Abstrak Tujuan dari penelitan ini adalah untuk mengetahui hubungan efikasi diri dengan minat berwiirausaha karyawan saat memasuki masa purnabakti. Populasi penelitian adalah tenaga kependidikan di UNJ yang bukan pimpinan dan saat ini tidak memiliki usaha yang menjadi sumber penghasilan. Pengambilan sampel dilakukan dengan menggunakan metode acak, khususnya teknik acak sederhana. Teknik Analisis yang digunakan adalah teknik analisis statistik deskriptif, korelasi dan regresi linier sederhana. Merujuk pada temuan pada analisis deskriptif variabel penelitian, beberapa indikator dari efikasi diri yang direspon rendah oleh responden adalah mampu menciptakan produk yang unik, memiliki hemampuan untuk meyakinkan investor; dan mampu membangun kepercayaan investor. Berdasarkan uraian deskriptif tentang karakteristik responden, beberapa temuan antara lain: relative sedikitnya jumlah responden yang telah memasuki masa purnabakti dan tetap diperbantukan sebagai karyawan; terkait dengan jenjang pendidikan responden, sebagian responden memiliki jenjang pendidikan menengah atas, dan diduga kurikulum SMA belum memasukkan kewirausahaan sebagai bagian dari kompetensi yang harus dikembangkan pada saat mereka menempuh pendidikan; pada kelompok pengeluaran di bawah Rp. 1 juta sampai dengan kelompok pengeluaran Rp. 3-3,99 juta, terdapat tren pengeluaran yang meningkat seiring dengan meningkatnya usia, dengan rata­rata waktu menjelang pensiun ketiga kelompok tersebut adalah 15 tahun dan diasumsikan laju pertumbuhan inflasi adalah 8% per' tahun, maka pengeluaran responden akan meningkat 2,17 kali lipat saat mereka memasuki masa purnabakti; sebagian responden hanya memiliki satu sumber penghasilan, mayoritas responden dalam kelompok ini sudah berkeluarga dan diduga memiliki pasangan yang tidak bekerja; responden yang memiliki lebih dari 2 sumber penghasilan hanya 1,4% responden.

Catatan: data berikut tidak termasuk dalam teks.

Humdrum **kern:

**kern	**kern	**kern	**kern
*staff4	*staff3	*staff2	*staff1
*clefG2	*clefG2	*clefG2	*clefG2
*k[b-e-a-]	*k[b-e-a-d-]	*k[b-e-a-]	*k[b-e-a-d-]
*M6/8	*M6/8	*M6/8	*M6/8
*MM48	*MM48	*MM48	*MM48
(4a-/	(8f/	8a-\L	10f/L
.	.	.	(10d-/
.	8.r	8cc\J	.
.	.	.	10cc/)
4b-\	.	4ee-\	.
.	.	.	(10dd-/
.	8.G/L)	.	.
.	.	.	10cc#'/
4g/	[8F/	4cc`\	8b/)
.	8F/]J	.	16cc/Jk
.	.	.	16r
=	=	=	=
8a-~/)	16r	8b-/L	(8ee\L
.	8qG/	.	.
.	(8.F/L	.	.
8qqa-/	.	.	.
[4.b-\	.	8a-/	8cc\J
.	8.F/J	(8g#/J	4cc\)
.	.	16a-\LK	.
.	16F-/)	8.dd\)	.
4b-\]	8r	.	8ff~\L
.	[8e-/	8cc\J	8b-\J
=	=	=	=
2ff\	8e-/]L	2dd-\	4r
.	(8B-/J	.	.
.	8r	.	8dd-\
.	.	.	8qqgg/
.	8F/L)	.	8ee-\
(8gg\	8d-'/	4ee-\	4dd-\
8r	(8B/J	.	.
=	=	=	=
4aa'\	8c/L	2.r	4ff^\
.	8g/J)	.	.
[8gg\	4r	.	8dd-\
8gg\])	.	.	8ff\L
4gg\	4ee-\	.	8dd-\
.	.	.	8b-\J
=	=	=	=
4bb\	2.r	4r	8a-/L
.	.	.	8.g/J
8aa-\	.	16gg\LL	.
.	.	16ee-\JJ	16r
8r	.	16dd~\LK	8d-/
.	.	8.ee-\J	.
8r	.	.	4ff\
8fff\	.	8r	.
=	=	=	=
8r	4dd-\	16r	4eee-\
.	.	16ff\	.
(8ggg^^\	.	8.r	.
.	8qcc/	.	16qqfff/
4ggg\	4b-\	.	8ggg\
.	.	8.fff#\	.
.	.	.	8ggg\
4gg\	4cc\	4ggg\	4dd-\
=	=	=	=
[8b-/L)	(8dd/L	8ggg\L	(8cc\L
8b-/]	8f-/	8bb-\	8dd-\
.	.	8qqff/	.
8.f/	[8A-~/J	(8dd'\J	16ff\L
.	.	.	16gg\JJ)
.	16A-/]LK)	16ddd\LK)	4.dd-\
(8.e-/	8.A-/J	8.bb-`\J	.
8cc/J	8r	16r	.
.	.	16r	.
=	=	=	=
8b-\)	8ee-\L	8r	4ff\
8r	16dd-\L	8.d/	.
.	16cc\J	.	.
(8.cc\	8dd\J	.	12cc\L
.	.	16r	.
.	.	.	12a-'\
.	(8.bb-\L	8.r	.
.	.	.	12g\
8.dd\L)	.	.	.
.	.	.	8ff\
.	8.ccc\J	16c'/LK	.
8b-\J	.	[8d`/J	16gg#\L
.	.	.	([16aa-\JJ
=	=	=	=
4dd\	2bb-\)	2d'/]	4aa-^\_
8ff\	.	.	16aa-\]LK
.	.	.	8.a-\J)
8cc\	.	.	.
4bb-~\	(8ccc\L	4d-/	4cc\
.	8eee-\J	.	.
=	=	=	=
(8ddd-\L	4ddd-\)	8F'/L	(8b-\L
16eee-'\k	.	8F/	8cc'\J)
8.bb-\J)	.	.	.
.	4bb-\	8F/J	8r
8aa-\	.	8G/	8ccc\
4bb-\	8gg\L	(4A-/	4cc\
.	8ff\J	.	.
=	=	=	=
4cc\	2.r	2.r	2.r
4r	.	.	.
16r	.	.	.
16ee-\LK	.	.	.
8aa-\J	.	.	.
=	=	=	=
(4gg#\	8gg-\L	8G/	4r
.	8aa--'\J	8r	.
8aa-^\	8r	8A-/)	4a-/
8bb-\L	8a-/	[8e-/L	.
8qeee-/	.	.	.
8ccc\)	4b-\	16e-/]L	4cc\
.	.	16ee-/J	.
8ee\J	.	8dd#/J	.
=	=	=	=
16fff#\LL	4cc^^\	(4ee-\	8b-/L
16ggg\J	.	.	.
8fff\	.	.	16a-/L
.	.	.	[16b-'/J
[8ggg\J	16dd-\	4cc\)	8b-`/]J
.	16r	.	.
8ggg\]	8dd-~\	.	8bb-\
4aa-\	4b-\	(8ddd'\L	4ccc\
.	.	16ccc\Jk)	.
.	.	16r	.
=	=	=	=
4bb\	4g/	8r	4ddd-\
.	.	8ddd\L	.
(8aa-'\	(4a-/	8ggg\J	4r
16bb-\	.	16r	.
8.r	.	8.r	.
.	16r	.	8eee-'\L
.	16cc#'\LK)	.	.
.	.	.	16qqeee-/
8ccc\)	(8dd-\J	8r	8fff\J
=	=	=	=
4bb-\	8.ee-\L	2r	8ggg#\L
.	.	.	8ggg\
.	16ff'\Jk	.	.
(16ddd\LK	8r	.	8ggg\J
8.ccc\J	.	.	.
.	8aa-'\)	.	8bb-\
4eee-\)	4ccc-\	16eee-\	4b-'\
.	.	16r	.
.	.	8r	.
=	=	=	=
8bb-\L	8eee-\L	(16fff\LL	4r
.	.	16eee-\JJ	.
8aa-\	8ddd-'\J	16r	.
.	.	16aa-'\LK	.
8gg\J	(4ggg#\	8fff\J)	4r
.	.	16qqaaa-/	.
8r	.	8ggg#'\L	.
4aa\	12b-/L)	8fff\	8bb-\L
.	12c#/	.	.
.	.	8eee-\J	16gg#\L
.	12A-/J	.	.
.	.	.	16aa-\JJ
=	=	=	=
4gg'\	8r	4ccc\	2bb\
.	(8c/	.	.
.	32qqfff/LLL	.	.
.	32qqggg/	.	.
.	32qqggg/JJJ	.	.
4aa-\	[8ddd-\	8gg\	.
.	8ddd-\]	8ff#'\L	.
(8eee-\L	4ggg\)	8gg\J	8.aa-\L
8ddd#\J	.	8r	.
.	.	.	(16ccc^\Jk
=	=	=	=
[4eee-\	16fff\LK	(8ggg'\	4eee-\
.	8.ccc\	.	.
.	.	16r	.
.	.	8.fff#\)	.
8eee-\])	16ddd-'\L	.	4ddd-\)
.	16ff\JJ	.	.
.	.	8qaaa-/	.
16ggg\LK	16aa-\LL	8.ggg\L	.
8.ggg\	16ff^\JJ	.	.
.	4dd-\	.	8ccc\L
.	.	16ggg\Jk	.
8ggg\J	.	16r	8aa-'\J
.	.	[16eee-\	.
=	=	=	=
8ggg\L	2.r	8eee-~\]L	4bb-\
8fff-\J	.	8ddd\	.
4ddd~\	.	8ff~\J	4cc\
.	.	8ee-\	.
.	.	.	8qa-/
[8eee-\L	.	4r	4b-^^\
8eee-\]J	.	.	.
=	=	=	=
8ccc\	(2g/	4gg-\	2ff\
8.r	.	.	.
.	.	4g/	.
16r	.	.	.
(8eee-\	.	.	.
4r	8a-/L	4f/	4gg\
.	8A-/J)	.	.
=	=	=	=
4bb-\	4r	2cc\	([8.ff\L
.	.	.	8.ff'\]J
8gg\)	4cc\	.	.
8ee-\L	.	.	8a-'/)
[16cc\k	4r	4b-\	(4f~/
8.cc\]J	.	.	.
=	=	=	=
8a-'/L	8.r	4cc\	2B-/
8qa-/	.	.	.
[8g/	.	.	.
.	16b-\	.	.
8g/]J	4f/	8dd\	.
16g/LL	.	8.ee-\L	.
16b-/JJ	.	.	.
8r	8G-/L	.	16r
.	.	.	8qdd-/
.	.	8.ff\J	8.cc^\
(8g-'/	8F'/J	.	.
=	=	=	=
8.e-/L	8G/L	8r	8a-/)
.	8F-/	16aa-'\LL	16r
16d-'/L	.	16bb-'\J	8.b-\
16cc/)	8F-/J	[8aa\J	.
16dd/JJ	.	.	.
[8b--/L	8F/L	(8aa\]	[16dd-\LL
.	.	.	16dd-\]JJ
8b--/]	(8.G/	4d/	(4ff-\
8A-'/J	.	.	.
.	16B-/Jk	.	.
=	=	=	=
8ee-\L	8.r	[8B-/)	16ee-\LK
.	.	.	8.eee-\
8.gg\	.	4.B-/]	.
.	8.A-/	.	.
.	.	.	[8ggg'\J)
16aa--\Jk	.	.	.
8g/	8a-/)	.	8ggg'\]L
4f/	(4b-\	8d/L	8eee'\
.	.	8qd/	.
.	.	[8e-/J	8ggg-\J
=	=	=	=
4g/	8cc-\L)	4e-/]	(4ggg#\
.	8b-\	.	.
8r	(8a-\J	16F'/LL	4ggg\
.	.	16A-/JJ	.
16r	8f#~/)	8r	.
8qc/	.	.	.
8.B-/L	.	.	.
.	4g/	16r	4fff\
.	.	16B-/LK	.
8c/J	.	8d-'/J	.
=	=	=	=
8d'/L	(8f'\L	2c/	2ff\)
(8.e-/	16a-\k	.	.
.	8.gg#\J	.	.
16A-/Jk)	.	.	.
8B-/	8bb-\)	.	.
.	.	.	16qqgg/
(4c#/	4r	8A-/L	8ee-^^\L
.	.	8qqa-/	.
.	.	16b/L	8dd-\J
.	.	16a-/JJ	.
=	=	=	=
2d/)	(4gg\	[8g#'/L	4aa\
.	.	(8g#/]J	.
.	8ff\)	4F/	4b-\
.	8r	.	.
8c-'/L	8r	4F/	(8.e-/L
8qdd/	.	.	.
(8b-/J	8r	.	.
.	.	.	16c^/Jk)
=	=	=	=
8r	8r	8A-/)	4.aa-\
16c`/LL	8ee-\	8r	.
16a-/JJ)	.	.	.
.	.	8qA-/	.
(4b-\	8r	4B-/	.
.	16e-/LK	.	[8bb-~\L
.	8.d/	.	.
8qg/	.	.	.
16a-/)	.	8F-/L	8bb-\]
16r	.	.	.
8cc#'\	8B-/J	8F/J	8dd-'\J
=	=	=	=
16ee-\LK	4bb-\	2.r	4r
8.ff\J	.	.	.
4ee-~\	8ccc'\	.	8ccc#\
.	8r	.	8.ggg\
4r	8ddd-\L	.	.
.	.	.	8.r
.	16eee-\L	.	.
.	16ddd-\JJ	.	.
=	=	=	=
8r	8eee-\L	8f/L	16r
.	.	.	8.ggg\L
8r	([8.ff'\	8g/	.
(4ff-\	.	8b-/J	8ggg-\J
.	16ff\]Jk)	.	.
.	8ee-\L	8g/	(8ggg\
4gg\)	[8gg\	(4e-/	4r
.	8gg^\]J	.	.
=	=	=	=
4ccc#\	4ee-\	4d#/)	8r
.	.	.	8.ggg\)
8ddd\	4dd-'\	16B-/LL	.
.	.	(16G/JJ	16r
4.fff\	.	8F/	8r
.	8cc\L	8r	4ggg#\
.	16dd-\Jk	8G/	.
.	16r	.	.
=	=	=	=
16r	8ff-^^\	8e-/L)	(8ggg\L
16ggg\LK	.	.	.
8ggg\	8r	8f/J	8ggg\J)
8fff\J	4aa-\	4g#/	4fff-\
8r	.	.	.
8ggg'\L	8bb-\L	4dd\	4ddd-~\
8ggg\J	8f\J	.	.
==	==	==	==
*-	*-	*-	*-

Dalam pengujian hipotesis, seluruh persyaratan penggunan teknik analisis terpenuhi. Hasil uji Hipotesis mendukung dugaan awal terdapatnya hubungan antara efikasi diri dan minat berwirausaha. Berdasarkan hasil penelitian dan pembahasan, dapat disimpulkan: 1) secara umum dapat dideskripikan bahwa responden memiliki tingkat efikasi dan minat berwirausaha yang relatif tinggi, dan 2) terdapat hubungan positif antara efikasi diri dengan minat berwirausaha. Sebesar 266% variasi nilai minat berwirausaha dijelaskan oleh efikasi diri.